● **EXERCISE SET**:
a. In the product life cycle passage below, condense the paragraph beginning "In this stage, there is a rapid increase in sales" into a short bulleted list that keeps its main facts.
b. Extend the product life cycle passage below, picking up right after its final line.
═══ DOCUMENT SECTION ═══
The price and the promotion are kept low at the time of launch. Lower price leads to fast acceptance of the product. The lower promotional costs keep up healthy profits. In a large market with high awareness level and price sensitiveness, this strategy makes sense. There is some potential of competition.

 

MANAGEMENT OF GROWTH STAGE:

 

In this stage, there is a rapid increase in sales. Potential buyers start buying the product. Buyers compare this product with the rival products. The number of outlets is increased. Companies maintain their promotional expenditures at the same or at a slightly raised level to meet competition.

 

This stage is more important, the manager should manage by implementing the following strategies.

  • Product quality is improved.
  • New features are incorporated. The style is improves.
  • New models are introduced. Flanker products are introduced.
  • New market segments are tapped.
  • Enter into new distribution channels.
  • Brand building promotion is resorted to.
  • Prices may be lowered to lure the next layer of price-conscious buyers.

The firm, by strengthening its promotion and products can secure dominant position in the market.

 

MANAGEMENT OF MATURITY STAGE:

 

In this stage, the manufactures gets maximum profit through maximum sales. Price competition is severe. The sales and profit gets down, due the arrival of the substitute products. Hence, the firm should implement effective steps to be in the market.

 

Strategies implemented in maturity stage:

  • Improve the quality of the product
  • Give proper attention to increase the usage among the current customers.
═══ MATERIAL PROVIDED ═══
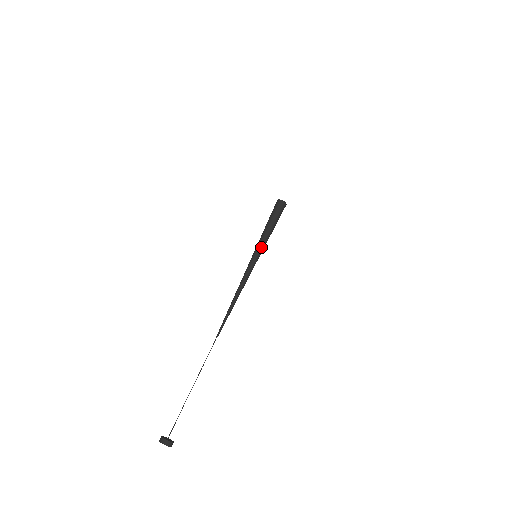
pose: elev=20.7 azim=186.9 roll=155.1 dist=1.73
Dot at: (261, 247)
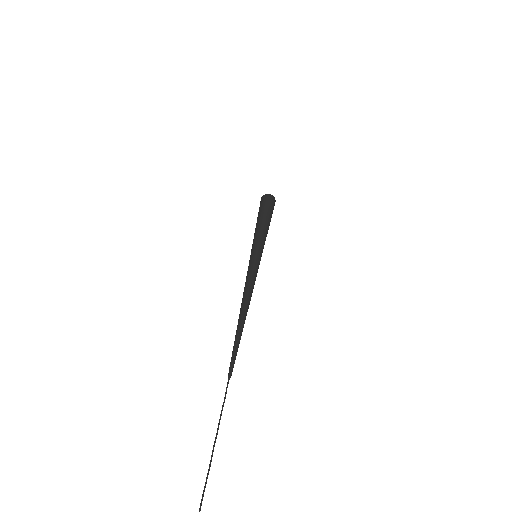
Dot at: (261, 243)
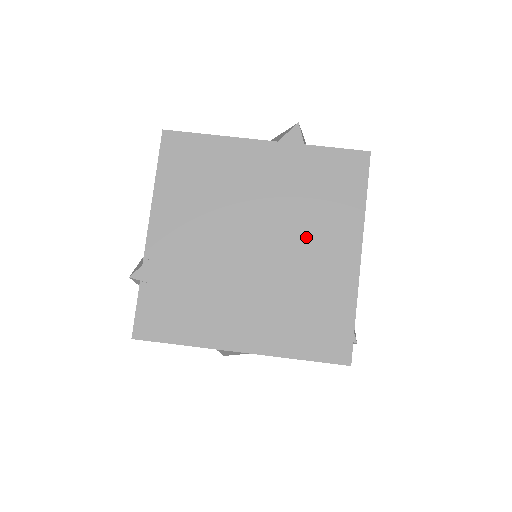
═══
● **REPLIES**:
a.
- Sales rise rapidly as potential buyers begin purchasing.
- Buyers compare the product with rival products.
- More outlets are added.
- Companies hold promotional spending steady or raise it slightly to meet competition.

b.
  • Try to convert non-users into users of the product that is creating new users.
  • Give more emphasis to advertisement and promotional programmes.
  • Try to discover new uses for the product.

In the maturity stage, the companies can also take the following strategies to stimulate sales.

  • Market Modification
  • Product Modification
  • Marketing Mix Modification

Market Modification:

 

The company may try to expand the market in order to increase sales by adopting the following strategies.

  • Enter new market segments
  • Attract new users
  • Increase usage among the present customers.
  • Persuade customers to use the product.
  • Create new uses of the product.

The decline in the sales can be arrested by improving in following aspects:

  • Quality improvements like durability, reliability, speed.
  • Feature improvements like size, materials, and weights.
  • Style improvements like new models, new styles.

Market Mix Modification:

 

The companies can try to stimulate sales by modifying marketing mix elements.

  • Price
  • Distribution
  • Advertisement
  • Personal selling

 

MANAGEMENT OF SATURATION STAGE:

In this stage, the manufacturer’s finds difficult to expand the sales volume beyond a particular point, that is, sales are at the peak and further increase is not possible. Since the sales cannot be increased, the marketing manager should implement the following strategies:

 

  • Introduce new models
  • Pursue new uses for the product
  • Introduce new package and repricing.
  • To increase middlemen’s margin.
  • If the price is high, offer the product on instalment basis

MANAGEMENT OF DECLINE STAGE:

This is the last and crucial sage. Sales may decline for a number of reasons like technical advances, arrival of new products at low cost, changes in fashion, customer preference. Sales and profits continue to fall at this stage. If the substitutes are more attractive and in latest fashion, buyers may turn their eyes towards them.

 

In this stage, cost control is increasingly important to generate profits by the following measures as suggested by Stanton.

  • To improve the product or revitalize it in some way.
  • To review the marketing and production programmes to be sure that they are quite efficient.
  • To streamline the product assortment by pruning out unprofitable size, styles, colors and models.
  • To cut all costs to bare minimum level that will optimize profitability over the limited remaining life of the product.
  • Abandon the product.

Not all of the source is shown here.